Eu costumava sonhar com uma certa página de um Dicionário Ilustrado que fica na biblioteca do meu avô, de capa dura, marrom, três pesados volumes.
A página do meu sonho explicava o funcionamento de um projetor de cinema. Tinha o desenho de um prisma decompondo as cores, e três quadrinhos de um filme, representando, em sequência, o andar de um elefante bege, ao fundo um céu azul e algumas árvores sugerindo a savana.
Sonhei com isso algumas vezes. Via o elefante animado na página, e me lembrava do “Passo do Elefantinho” do Henri Mancini, como se a música fosse a trilha sonora.

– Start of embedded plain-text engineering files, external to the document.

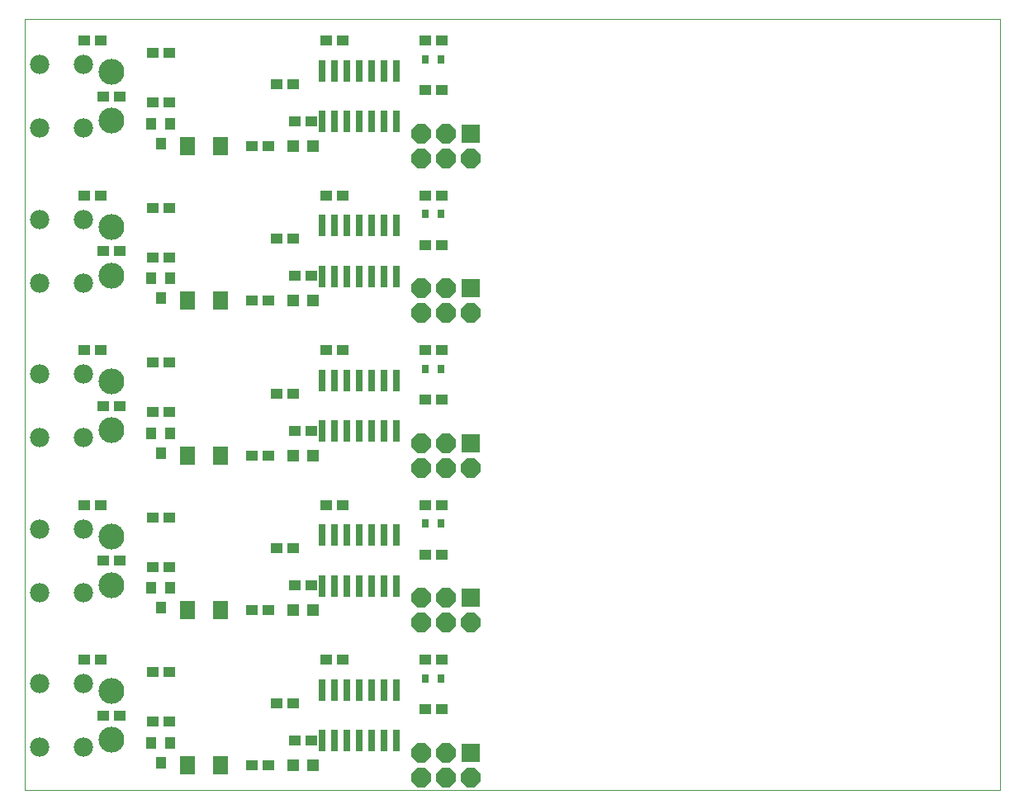
<source format=gts>
G75*
G70*
%OFA0B0*%
%FSLAX24Y24*%
%IPPOS*%
%LPD*%
%AMOC8*
5,1,8,0,0,1.08239X$1,22.5*
%
%ADD10C,0.0000*%
%ADD11R,0.0280X0.0910*%
%ADD12R,0.0780X0.0780*%
%ADD13OC8,0.0780*%
%ADD14R,0.0440X0.0490*%
%ADD15R,0.0473X0.0434*%
%ADD16C,0.0780*%
%ADD17R,0.0276X0.0355*%
%ADD18R,0.0512X0.0512*%
%ADD19C,0.1040*%
%ADD20R,0.0591X0.0749*%
D10*
X000151Y001048D02*
X000151Y032169D01*
X039521Y032169D01*
X039521Y001048D01*
X000151Y001048D01*
D11*
X012151Y003023D03*
X012651Y003023D03*
X013151Y003023D03*
X013651Y003023D03*
X014151Y003023D03*
X014651Y003023D03*
X015151Y003023D03*
X015151Y005073D03*
X014651Y005073D03*
X014151Y005073D03*
X013651Y005073D03*
X013151Y005073D03*
X012651Y005073D03*
X012151Y005073D03*
X012151Y009273D03*
X012651Y009273D03*
X013151Y009273D03*
X013651Y009273D03*
X014151Y009273D03*
X014651Y009273D03*
X015151Y009273D03*
X015151Y011323D03*
X014651Y011323D03*
X014151Y011323D03*
X013651Y011323D03*
X013151Y011323D03*
X012651Y011323D03*
X012151Y011323D03*
X012151Y015523D03*
X012651Y015523D03*
X013151Y015523D03*
X013651Y015523D03*
X014151Y015523D03*
X014651Y015523D03*
X015151Y015523D03*
X015151Y017573D03*
X014651Y017573D03*
X014151Y017573D03*
X013651Y017573D03*
X013151Y017573D03*
X012651Y017573D03*
X012151Y017573D03*
X012151Y021773D03*
X012651Y021773D03*
X013151Y021773D03*
X013651Y021773D03*
X014151Y021773D03*
X014651Y021773D03*
X015151Y021773D03*
X015151Y023823D03*
X014651Y023823D03*
X014151Y023823D03*
X013651Y023823D03*
X013151Y023823D03*
X012651Y023823D03*
X012151Y023823D03*
X012151Y028023D03*
X012651Y028023D03*
X013151Y028023D03*
X013651Y028023D03*
X014151Y028023D03*
X014651Y028023D03*
X015151Y028023D03*
X015151Y030073D03*
X014651Y030073D03*
X014151Y030073D03*
X013651Y030073D03*
X013151Y030073D03*
X012651Y030073D03*
X012151Y030073D03*
D12*
X018151Y027548D03*
X018151Y021298D03*
X018151Y015048D03*
X018151Y008798D03*
X018151Y002548D03*
D13*
X017151Y002548D03*
X017151Y001548D03*
X018151Y001548D03*
X016151Y001548D03*
X016151Y002548D03*
X016151Y007798D03*
X016151Y008798D03*
X017151Y008798D03*
X017151Y007798D03*
X018151Y007798D03*
X018151Y014048D03*
X017151Y014048D03*
X016151Y014048D03*
X016151Y015048D03*
X017151Y015048D03*
X017151Y020298D03*
X018151Y020298D03*
X017151Y021298D03*
X016151Y021298D03*
X016151Y020298D03*
X016151Y026548D03*
X016151Y027548D03*
X017151Y027548D03*
X017151Y026548D03*
X018151Y026548D03*
D14*
X006025Y027948D03*
X005277Y027948D03*
X005651Y027148D03*
X005277Y021698D03*
X006025Y021698D03*
X005651Y020898D03*
X005277Y015448D03*
X006025Y015448D03*
X005651Y014648D03*
X005277Y009198D03*
X006025Y009198D03*
X005651Y008398D03*
X005277Y002948D03*
X006025Y002948D03*
X005651Y002148D03*
D15*
X005317Y003798D03*
X005986Y003798D03*
X003986Y004048D03*
X003317Y004048D03*
X005317Y005798D03*
X005986Y005798D03*
X003236Y006298D03*
X002567Y006298D03*
X003317Y010298D03*
X003986Y010298D03*
X005317Y010048D03*
X005986Y010048D03*
X005986Y012048D03*
X005317Y012048D03*
X003236Y012548D03*
X002567Y012548D03*
X005317Y016298D03*
X005986Y016298D03*
X003986Y016548D03*
X003317Y016548D03*
X005317Y018298D03*
X005986Y018298D03*
X003236Y018798D03*
X002567Y018798D03*
X005317Y022548D03*
X005986Y022548D03*
X003986Y022798D03*
X003317Y022798D03*
X005317Y024548D03*
X005986Y024548D03*
X003236Y025048D03*
X002567Y025048D03*
X005317Y028798D03*
X005986Y028798D03*
X003986Y029048D03*
X003317Y029048D03*
X005317Y030798D03*
X005986Y030798D03*
X003236Y031298D03*
X002567Y031298D03*
X009317Y027048D03*
X009986Y027048D03*
X011067Y028048D03*
X011736Y028048D03*
X010986Y029548D03*
X010317Y029548D03*
X012317Y031298D03*
X012986Y031298D03*
X016317Y031298D03*
X016986Y031298D03*
X016986Y029298D03*
X016317Y029298D03*
X016317Y025048D03*
X016986Y025048D03*
X016986Y023048D03*
X016317Y023048D03*
X012986Y025048D03*
X012317Y025048D03*
X010986Y023298D03*
X010317Y023298D03*
X011067Y021798D03*
X011736Y021798D03*
X009986Y020798D03*
X009317Y020798D03*
X012317Y018798D03*
X012986Y018798D03*
X010986Y017048D03*
X010317Y017048D03*
X011067Y015548D03*
X011736Y015548D03*
X009986Y014548D03*
X009317Y014548D03*
X012317Y012548D03*
X012986Y012548D03*
X010986Y010798D03*
X010317Y010798D03*
X011067Y009298D03*
X011736Y009298D03*
X009986Y008298D03*
X009317Y008298D03*
X012317Y006298D03*
X012986Y006298D03*
X010986Y004548D03*
X010317Y004548D03*
X011067Y003048D03*
X011736Y003048D03*
X009986Y002048D03*
X009317Y002048D03*
X016317Y004298D03*
X016986Y004298D03*
X016986Y006298D03*
X016317Y006298D03*
X016317Y010548D03*
X016986Y010548D03*
X016986Y012548D03*
X016317Y012548D03*
X016317Y016798D03*
X016986Y016798D03*
X016986Y018798D03*
X016317Y018798D03*
D16*
X002541Y017828D03*
X000761Y017828D03*
X000761Y015268D03*
X002541Y015268D03*
X002541Y011578D03*
X000761Y011578D03*
X000761Y009018D03*
X002541Y009018D03*
X002541Y005328D03*
X000761Y005328D03*
X000761Y002768D03*
X002541Y002768D03*
X002541Y021518D03*
X000761Y021518D03*
X000761Y024078D03*
X002541Y024078D03*
X002541Y027768D03*
X000761Y027768D03*
X000761Y030328D03*
X002541Y030328D03*
D17*
X016336Y030548D03*
X016966Y030548D03*
X016966Y024298D03*
X016336Y024298D03*
X016336Y018048D03*
X016966Y018048D03*
X016966Y011798D03*
X016336Y011798D03*
X016336Y005548D03*
X016966Y005548D03*
D18*
X011815Y008298D03*
X010988Y008298D03*
X010988Y002048D03*
X011815Y002048D03*
X011815Y014548D03*
X010988Y014548D03*
X010988Y020798D03*
X011815Y020798D03*
X011815Y027048D03*
X010988Y027048D03*
D19*
X003651Y028064D03*
X003651Y030032D03*
X003651Y023782D03*
X003651Y021814D03*
X003651Y017532D03*
X003651Y015564D03*
X003651Y011282D03*
X003651Y009314D03*
X003651Y005032D03*
X003651Y003064D03*
D20*
X006732Y002048D03*
X008070Y002048D03*
X008070Y008298D03*
X006732Y008298D03*
X006732Y014548D03*
X008070Y014548D03*
X008070Y020798D03*
X006732Y020798D03*
X006732Y027048D03*
X008070Y027048D03*
M02*

</source>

Daí, certa vez, tomei o Vegetal, ayahuasca, em um centro oficial, com a presença de um xamânico dirigente vindo diretamente da Amazônia. Coisa forte, trabalho de cura. Lá fui. Quando o trem veio, a força chegou, a serpente baixou, comecei a reviver aquele mesmo sonho, em miração entrei lá dentro da página do dicionário. Só que eu estava acordado, consciente de estar ali sentado à mesa, num lugar com outras pessoas cantando, e ao mesmo tempo, dentro da página do dicionário, sentindo, vendo aquilo - o cinema, a projeção do elefantinho andando, ritmado, na savana.

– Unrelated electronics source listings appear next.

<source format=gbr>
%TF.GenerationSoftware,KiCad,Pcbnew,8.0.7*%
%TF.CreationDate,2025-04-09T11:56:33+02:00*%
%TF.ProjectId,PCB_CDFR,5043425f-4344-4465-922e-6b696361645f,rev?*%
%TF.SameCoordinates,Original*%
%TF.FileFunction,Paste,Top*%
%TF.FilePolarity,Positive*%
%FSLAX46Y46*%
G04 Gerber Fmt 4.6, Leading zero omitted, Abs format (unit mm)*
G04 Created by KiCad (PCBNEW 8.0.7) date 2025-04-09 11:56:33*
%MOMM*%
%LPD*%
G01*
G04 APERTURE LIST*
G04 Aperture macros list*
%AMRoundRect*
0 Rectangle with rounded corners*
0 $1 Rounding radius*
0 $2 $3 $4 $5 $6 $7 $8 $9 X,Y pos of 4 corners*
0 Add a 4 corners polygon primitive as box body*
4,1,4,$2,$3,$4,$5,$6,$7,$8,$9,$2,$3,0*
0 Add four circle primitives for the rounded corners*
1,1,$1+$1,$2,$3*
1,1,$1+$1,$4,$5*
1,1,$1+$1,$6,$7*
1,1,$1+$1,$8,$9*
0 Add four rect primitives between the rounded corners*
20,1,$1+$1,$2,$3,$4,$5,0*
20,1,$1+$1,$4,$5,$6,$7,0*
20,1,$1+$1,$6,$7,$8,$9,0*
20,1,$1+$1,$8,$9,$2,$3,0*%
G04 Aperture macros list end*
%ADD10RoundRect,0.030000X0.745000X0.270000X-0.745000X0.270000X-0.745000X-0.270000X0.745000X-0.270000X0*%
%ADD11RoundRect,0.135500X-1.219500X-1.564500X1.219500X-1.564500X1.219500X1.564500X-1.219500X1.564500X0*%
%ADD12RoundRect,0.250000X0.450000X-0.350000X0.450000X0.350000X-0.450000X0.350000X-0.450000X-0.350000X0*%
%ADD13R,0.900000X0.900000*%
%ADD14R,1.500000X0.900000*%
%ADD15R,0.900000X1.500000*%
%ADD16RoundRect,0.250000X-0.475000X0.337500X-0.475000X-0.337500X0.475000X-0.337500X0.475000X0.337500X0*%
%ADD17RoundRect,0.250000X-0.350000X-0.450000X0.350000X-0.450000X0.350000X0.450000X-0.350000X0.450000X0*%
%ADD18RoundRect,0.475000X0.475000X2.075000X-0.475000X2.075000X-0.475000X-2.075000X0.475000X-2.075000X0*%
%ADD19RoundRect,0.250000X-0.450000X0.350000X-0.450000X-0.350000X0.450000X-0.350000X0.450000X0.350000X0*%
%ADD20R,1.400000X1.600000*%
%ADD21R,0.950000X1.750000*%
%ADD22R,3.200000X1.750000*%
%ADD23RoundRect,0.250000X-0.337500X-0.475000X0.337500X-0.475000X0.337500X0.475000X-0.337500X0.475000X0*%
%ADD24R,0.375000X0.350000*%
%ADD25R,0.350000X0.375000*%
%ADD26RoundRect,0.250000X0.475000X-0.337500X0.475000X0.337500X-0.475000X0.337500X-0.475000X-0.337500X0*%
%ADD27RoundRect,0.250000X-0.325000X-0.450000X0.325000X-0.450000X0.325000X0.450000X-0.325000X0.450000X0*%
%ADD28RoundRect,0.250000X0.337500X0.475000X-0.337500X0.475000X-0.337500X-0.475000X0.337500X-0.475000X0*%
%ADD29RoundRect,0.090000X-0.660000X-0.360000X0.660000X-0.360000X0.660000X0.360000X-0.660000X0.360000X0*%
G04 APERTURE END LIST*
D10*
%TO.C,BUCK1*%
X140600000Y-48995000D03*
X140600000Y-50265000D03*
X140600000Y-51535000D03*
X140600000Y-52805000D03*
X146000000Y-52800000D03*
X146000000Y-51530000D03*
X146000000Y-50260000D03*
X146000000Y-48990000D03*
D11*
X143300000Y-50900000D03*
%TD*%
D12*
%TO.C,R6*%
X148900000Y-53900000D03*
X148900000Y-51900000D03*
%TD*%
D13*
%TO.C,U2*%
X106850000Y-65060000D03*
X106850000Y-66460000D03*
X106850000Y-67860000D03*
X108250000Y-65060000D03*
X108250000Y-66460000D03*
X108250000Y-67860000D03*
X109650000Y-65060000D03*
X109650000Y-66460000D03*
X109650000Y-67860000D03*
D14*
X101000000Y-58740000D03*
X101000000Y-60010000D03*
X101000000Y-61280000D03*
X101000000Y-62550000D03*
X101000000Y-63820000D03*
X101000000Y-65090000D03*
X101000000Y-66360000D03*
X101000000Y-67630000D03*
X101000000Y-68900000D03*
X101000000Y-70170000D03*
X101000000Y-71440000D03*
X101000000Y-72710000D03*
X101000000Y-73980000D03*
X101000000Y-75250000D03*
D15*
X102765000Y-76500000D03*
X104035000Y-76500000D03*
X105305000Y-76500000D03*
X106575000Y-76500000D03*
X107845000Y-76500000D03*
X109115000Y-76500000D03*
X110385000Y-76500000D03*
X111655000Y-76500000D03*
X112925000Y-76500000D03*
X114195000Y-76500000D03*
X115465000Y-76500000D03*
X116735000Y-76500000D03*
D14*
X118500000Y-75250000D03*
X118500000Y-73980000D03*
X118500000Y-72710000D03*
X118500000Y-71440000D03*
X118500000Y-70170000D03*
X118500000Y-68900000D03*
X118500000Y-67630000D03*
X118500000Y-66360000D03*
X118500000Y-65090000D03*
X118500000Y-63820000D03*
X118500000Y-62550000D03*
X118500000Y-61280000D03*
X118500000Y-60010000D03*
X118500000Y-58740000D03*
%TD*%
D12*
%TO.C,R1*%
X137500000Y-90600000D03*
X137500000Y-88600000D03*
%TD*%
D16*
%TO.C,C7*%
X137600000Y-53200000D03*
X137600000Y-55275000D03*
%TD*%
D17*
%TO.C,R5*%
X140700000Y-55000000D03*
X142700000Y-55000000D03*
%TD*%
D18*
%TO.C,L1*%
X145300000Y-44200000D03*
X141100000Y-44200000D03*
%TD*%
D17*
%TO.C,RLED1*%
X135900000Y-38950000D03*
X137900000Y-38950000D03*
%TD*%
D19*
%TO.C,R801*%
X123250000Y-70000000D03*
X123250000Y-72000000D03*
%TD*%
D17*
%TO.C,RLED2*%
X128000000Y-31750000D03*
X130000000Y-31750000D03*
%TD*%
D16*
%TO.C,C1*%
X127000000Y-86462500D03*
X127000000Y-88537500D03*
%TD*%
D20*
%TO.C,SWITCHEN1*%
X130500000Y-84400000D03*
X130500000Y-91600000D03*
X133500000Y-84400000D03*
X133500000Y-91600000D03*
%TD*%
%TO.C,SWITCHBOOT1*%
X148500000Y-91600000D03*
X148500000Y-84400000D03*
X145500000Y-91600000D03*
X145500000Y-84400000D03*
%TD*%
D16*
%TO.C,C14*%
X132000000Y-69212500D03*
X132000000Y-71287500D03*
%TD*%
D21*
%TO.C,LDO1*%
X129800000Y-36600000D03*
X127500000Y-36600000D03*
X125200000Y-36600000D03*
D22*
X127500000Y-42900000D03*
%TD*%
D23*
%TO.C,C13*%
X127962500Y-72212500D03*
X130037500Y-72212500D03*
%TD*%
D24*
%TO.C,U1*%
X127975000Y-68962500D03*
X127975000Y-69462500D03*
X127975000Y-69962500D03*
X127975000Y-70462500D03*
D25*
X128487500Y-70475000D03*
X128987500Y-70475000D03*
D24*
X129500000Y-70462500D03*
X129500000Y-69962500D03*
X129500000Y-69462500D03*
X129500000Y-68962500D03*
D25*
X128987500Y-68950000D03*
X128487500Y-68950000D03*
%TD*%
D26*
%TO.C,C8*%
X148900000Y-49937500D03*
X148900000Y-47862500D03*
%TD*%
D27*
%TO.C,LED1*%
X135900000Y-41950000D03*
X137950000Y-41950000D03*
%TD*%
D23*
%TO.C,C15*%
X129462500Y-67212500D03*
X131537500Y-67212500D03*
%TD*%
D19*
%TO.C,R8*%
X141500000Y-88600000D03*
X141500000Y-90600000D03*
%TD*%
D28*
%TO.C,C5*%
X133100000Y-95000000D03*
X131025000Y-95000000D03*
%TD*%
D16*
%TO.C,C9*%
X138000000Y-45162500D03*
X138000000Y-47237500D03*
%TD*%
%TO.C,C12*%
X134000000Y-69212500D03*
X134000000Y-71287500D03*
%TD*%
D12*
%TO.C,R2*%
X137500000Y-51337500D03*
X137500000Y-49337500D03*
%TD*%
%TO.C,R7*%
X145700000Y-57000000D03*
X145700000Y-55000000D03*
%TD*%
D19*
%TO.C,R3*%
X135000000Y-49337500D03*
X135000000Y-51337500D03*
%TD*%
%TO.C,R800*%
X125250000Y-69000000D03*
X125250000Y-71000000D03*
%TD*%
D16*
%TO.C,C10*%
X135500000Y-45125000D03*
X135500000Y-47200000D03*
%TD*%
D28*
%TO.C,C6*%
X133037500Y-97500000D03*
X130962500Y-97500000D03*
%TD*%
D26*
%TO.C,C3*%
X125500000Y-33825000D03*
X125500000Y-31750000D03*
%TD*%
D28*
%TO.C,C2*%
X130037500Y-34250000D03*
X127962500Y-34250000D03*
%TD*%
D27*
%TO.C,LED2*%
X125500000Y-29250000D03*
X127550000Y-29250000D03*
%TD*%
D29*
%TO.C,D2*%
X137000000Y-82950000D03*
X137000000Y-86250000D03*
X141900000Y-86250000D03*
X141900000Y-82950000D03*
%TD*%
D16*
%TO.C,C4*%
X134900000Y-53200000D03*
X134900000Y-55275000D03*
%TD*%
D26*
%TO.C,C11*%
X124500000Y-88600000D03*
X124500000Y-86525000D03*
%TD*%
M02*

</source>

Quando voltei da forte viagem, sentia uma harmonia muito serena, muito boa.
Outro dia, visitando meu velho avô, fui ao dicionário, na mesma estante em que, há vinte e poucos anos atrás, eu buscava aquelas páginas ilustradas com todo o tipo de insetos, aranhas, árvores, borboletas, plantas, anfíbios, armas, profissões, constelações do zodíaco, bandeiras. Busquei o primeiro volume, com os verbetes de A até E. Não achei “cinema”. Vasculhei os três volumes.
Não existia a tal página do elefante.